2. Applicability of Rule 6 of the Cenvat Credit Rules, 2004.
3. Requirement to reverse Cenvat credit for inputs used in the manufacture of exempted goods.
4. Imposition of penalty under Rule 15 of the Cenvat Credit Rules, 2004 read with Section 11 AC of the Central Excise Act, 1944.

Issue-wise Analysis:

1. Applicability of Rule 11(3) of the Cenvat Credit Rules, 2004:
The appellant, engaged in manufacturing Menthol flakes, Menthol Crystals, and De-Mentholised Oil (DMO), faced a situation where Menthol flakes and Menthol Crystals became fully exempt from duty w.e.f. 1.3.2008. The department argued that under Rule 11(3)(ii) of the Cenvat Credit Rules, the appellant must reverse the Cenvat credit for inputs used in the manufacture of these now-exempt products. The appellant contended that Rule 11(3) applies only when a single final product becomes exempt and not when multiple products, some of which remain dutiable, are manufactured from the same inputs. The tribunal held that Rule 11(3) would not apply when multiple final products are manufactured from common inputs, and some products remain dutiable.

2. Applicability of Rule 6 of the Cenvat Credit Rules, 2004:
The department also invoked Rule 6, arguing that no Cenvat credit is admissible for inputs used in the manufacture of exempted goods unless separate accounts are maintained or an amount is paid as per Rule 6(3). The appellant argued that Rule 6(1), (2), and (3) would not apply as their products, including exempted ones, were exported under bond. The tribunal referred to multiple High Court judgments, holding that if fully exempt goods are exported under bond, Rule 6(1), (2), and (3) would not apply, and Cenvat credit need not be reversed.

3. Requirement to Reverse Cenvat Credit for Inputs Used in the Manufacture of Exempted Goods:
The tribunal noted that if the appellant exported their products under bond, they would not need to reverse the Cenvat credit. However, if the products were cleared for home consumption, Rule 6(1) would apply, and Cenvat credit would not be admissible for inputs used in exempted goods. The tribunal remanded the case to the original adjudicating authority to verify whether the products were exported under bond during the disputed period.

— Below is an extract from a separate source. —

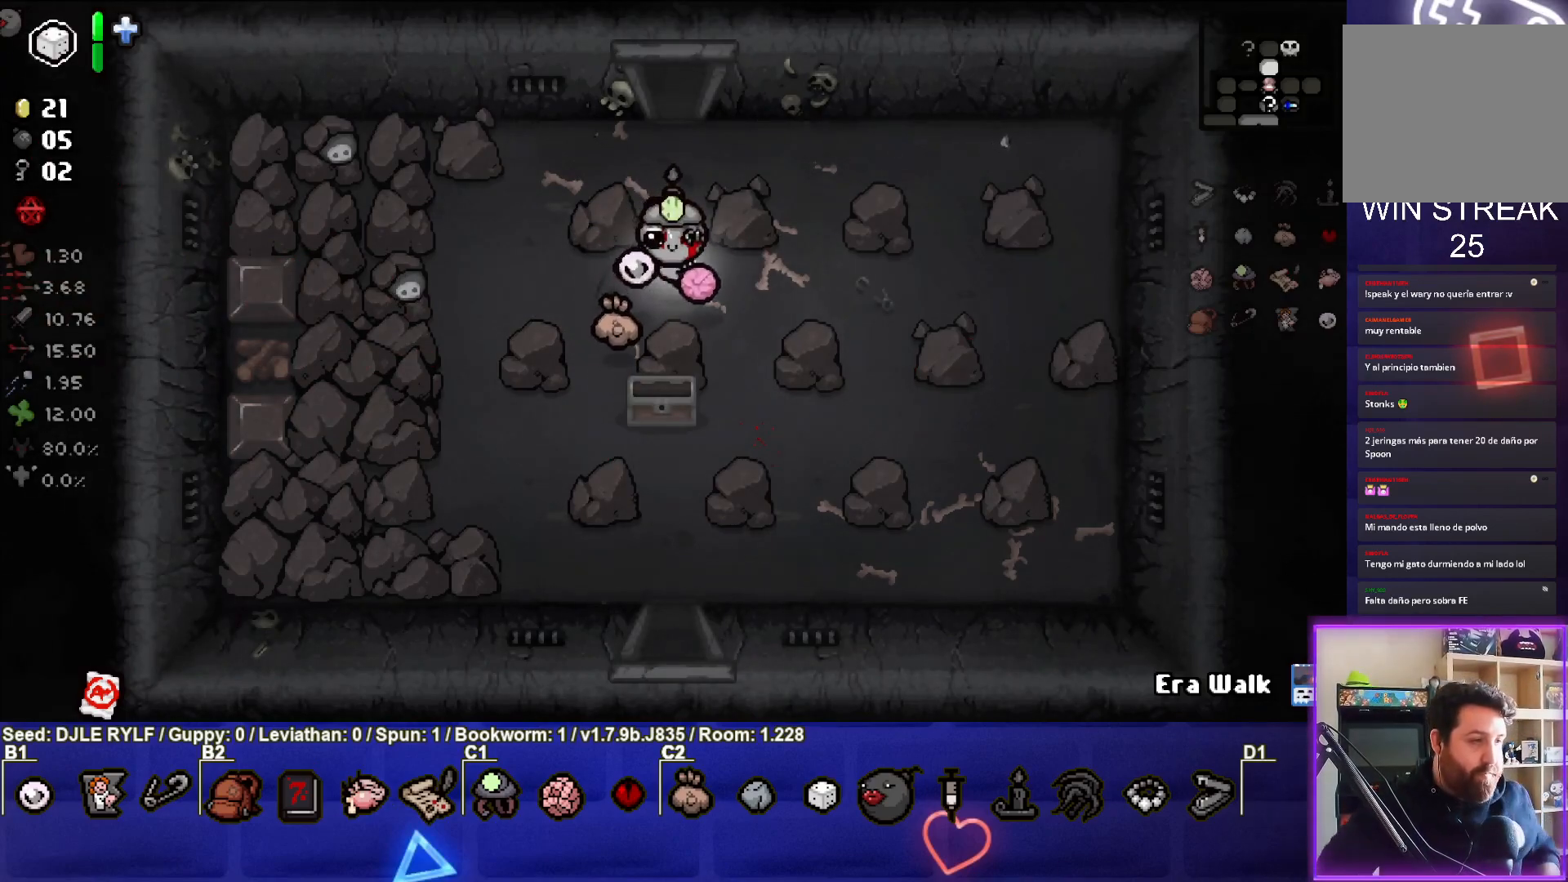
{"buttons": [], "left_stick": "center", "right_stick": "center", "events": []}
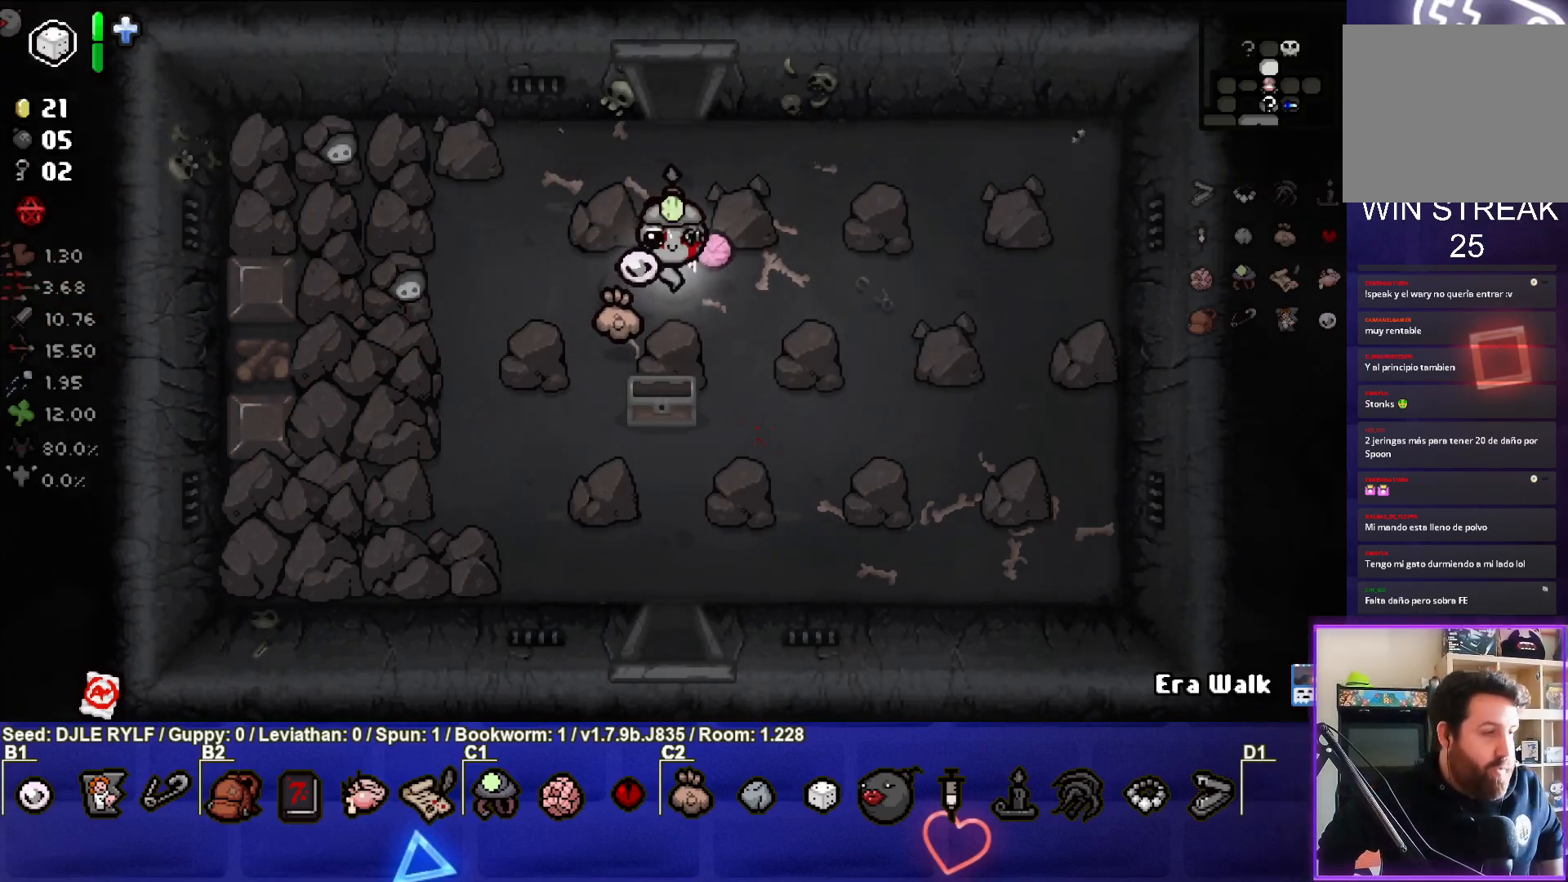
{"buttons": [], "left_stick": "center", "right_stick": "center", "events": []}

4. Imposition of Penalty under Rule 15 of the Cenvat Credit Rules, 2004 read with Section 11 AC of the Central Excise Act, 1944:
The Commissioner (Appeals) had set aside the penalty imposed by the Addl. Commissioner, but upheld the Cenvat credit demand. The department argued that the penalty should be reinstated as the appellant had suppressed relevant information. The tribunal, however, focused on the need to verify the export status of the products before deciding on the penalty.

Conclusion:
The tribunal concluded that Rule 11(3)(ii) does not apply when multiple final products are manufactured from common inputs, with some remaining dutiable. Rule 6(1), (2), and (3) do not apply if the exempted products are exported under bond. The case was remanded for verification of the export status of the products during the disputed period to determine the applicability of Cenvat credit reversal and penalty. The impugned order was set aside for de novo adjudication.